Without including any images, output the listing below exactly.

START INFORMATION SUPPLIED

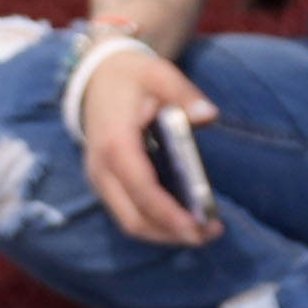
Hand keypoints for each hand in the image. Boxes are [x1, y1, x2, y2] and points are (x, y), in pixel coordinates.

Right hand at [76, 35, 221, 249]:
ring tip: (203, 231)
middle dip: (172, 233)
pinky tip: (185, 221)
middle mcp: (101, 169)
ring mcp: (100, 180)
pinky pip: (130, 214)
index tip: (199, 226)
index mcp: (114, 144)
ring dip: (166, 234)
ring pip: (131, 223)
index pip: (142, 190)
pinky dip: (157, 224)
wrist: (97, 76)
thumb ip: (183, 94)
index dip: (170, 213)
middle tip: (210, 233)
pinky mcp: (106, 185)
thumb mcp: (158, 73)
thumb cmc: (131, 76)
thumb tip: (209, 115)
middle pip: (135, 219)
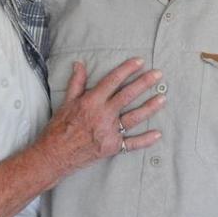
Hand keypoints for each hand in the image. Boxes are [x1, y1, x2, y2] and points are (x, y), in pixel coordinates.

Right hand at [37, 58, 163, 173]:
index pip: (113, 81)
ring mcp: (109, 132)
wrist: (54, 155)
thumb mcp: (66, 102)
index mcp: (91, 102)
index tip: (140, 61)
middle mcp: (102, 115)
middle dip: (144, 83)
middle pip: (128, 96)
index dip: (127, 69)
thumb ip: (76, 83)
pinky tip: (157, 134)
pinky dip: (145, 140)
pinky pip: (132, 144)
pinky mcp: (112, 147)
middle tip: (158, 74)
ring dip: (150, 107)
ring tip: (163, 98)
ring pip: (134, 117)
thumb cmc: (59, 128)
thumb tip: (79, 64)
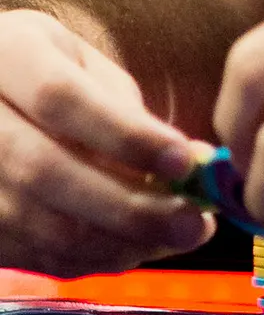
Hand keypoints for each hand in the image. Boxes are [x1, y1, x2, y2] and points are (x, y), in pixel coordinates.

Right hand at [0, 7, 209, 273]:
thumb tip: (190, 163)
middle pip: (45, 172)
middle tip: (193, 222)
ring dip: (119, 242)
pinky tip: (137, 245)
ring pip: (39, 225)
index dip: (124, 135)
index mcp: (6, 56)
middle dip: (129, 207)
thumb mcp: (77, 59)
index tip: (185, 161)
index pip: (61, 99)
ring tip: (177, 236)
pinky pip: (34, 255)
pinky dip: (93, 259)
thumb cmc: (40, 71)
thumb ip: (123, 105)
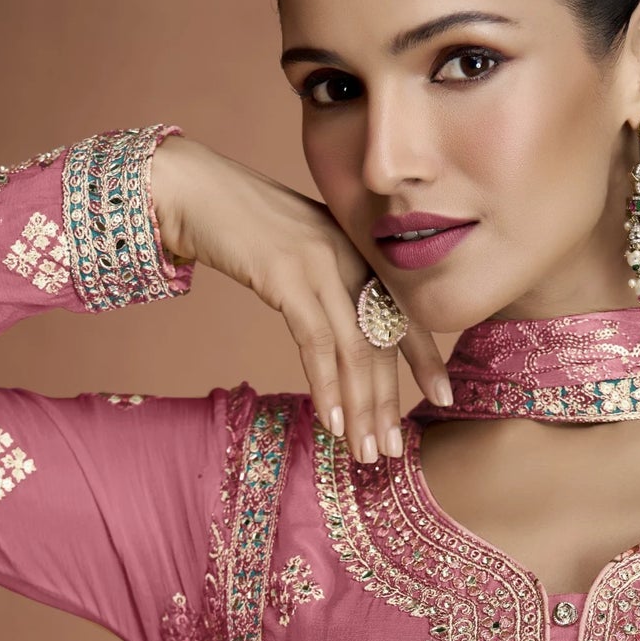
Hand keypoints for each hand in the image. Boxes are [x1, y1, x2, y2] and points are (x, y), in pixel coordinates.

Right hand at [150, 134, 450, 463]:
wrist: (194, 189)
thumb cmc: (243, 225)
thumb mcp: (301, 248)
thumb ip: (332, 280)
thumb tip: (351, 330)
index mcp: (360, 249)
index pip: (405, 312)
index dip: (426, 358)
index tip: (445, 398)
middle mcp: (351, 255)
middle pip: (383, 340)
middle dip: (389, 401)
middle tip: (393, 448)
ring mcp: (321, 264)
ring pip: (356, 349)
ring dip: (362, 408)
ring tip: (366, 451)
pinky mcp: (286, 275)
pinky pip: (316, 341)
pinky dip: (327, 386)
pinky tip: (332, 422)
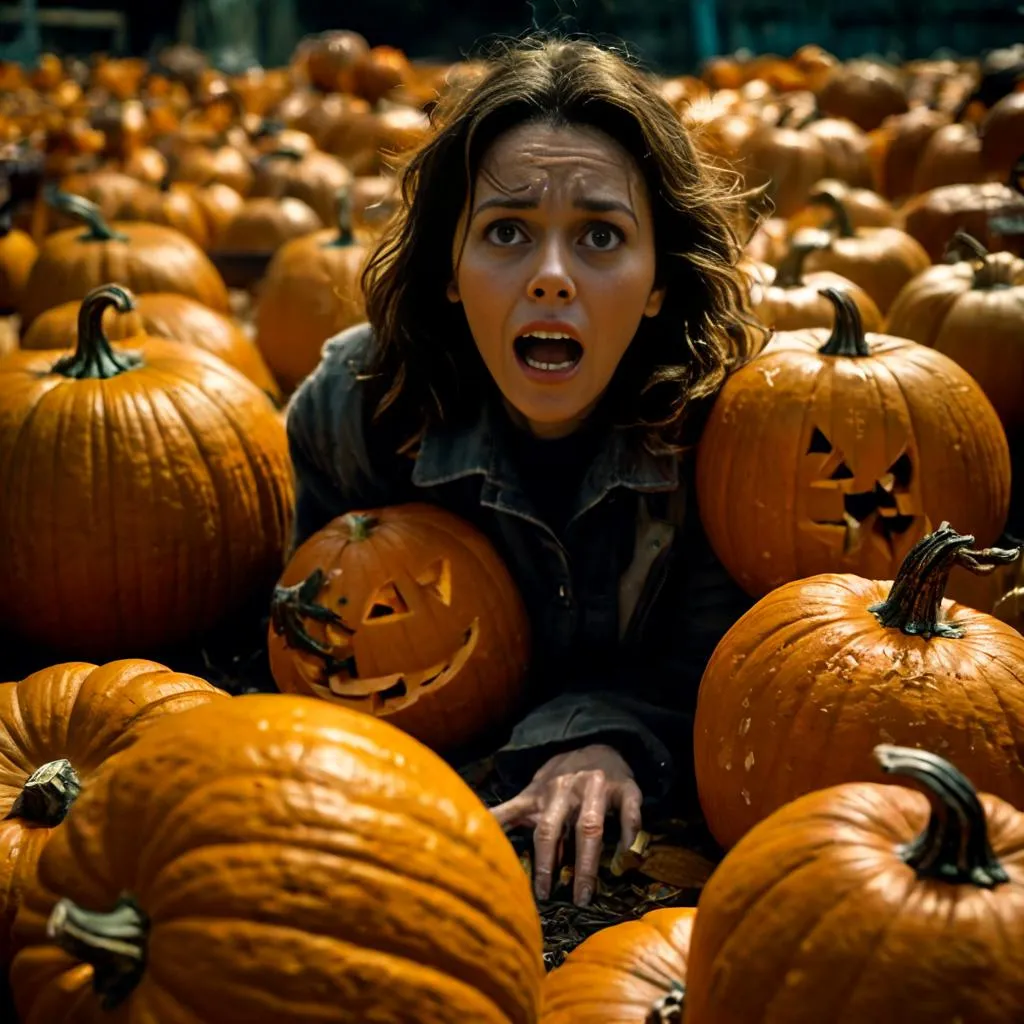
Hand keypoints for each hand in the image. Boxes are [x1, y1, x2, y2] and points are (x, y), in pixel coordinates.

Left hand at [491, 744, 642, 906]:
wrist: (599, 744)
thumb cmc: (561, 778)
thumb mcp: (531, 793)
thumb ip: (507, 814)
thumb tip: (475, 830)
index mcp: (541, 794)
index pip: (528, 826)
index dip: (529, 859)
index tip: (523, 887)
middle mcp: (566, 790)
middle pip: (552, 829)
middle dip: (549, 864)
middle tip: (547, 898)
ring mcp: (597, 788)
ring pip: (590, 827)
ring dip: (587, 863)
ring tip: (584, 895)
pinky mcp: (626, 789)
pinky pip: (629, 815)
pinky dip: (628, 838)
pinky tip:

END INFORMATION SUPPLIED

RESPONSE TO THIS TASK.
Hand keypoints for each hand in the image. Boxes are [x1, y1, x2, y2] and points are (x, y), in pixel coordinates.

Right hand at [76, 35, 221, 249]:
ring tip: (203, 231)
middle dip: (172, 233)
pinky tip: (185, 221)
middle mcp: (101, 169)
ring mcp: (100, 180)
pinky pip: (130, 214)
index tip: (199, 226)
index mcp: (114, 144)
ring dip: (166, 234)
ring pip: (131, 223)
index pip: (142, 190)
pinky dip: (157, 224)
wrist: (97, 76)
thumb ip: (183, 94)
index dip: (170, 213)
middle tip: (210, 233)
pinky mcp: (106, 185)
thumb mcp: (158, 73)
thumb cmc: (131, 76)
thumb tip: (209, 115)
middle pip: (135, 219)
Hand keypoints for each hand in the image. Boxes are [x1, y1, x2, y2] and points are (x, y), in pixel coordinates.

Right hand at [37, 58, 163, 173]:
index pip: (113, 81)
ring mcp: (109, 132)
wrist: (54, 155)
thumb mcp: (66, 102)
index mcp: (91, 102)
index tip: (140, 61)
middle mcp: (102, 115)
middle dip: (144, 83)
middle pip: (128, 96)
index dip: (127, 69)
thumb ip: (76, 83)
pinky tip: (157, 134)
pinky dip: (145, 140)
pinky pip: (132, 144)
pinky mcp: (112, 147)
middle tip: (158, 74)
ring dip: (150, 107)
ring tip: (163, 98)
ring pip: (134, 117)
thumb cmc: (59, 128)
thumb tip: (79, 64)
Hand keypoints for each hand in the image. Boxes are [x1, y1, x2, y2] and points are (x, y), in pixel coordinates.

Right hand at [0, 7, 209, 273]:
thumb tip: (190, 163)
middle pip: (45, 172)
middle tip: (193, 222)
ring dip: (119, 242)
pinky tip: (137, 245)
ring pip: (39, 225)
index dip: (124, 135)
index mcp: (6, 56)
middle dip: (129, 207)
thumb mcp: (77, 59)
index tip: (185, 161)
index pip: (61, 99)
ring tip: (177, 236)
pinky pip: (34, 255)
pinky dip: (93, 259)
thumb cmc: (40, 71)
thumb ip: (123, 105)
Hand keypoints for each hand in the image. Boxes are [x1, y1, x2, y2] and points are (x, y), in pixel coordinates.

Right hand at [150, 134, 450, 463]:
wrist: (194, 189)
thumb cmc: (243, 225)
thumb mcp: (301, 248)
thumb ip: (332, 280)
thumb tip: (351, 330)
index mcp: (360, 249)
index pip: (405, 312)
index dip: (426, 358)
index tip: (445, 398)
middle mcp: (351, 255)
middle pip: (383, 340)
middle dip: (389, 401)
middle tip: (393, 448)
ring mcp: (321, 264)
ring pip: (356, 349)
ring dip: (362, 408)
ring tip: (366, 451)
pinky mcp: (286, 275)
pinky pip: (316, 341)
pinky dip: (327, 386)
pinky tip: (332, 422)
Hand keypoints for each hand in the image. Boxes are [x1, y1, x2, y2] and points are (x, y), in pixel coordinates.

Left hand at [491, 744, 642, 906]:
wrist: (599, 744)
thumb cmc: (561, 778)
thumb mcp: (531, 793)
thumb ip: (507, 814)
thumb tip: (475, 830)
index mcp: (541, 794)
index pip: (528, 826)
index dip: (529, 859)
index tip: (523, 887)
middle mcp: (566, 790)
middle pip: (552, 829)
middle dip: (549, 864)
middle tip: (547, 898)
ring mcp: (597, 788)
ring pip: (590, 827)
ring dip: (587, 863)
ring tip: (584, 895)
pinky mcp: (626, 789)
pinky pip: (629, 815)
pinky dip: (628, 838)
pinky tip:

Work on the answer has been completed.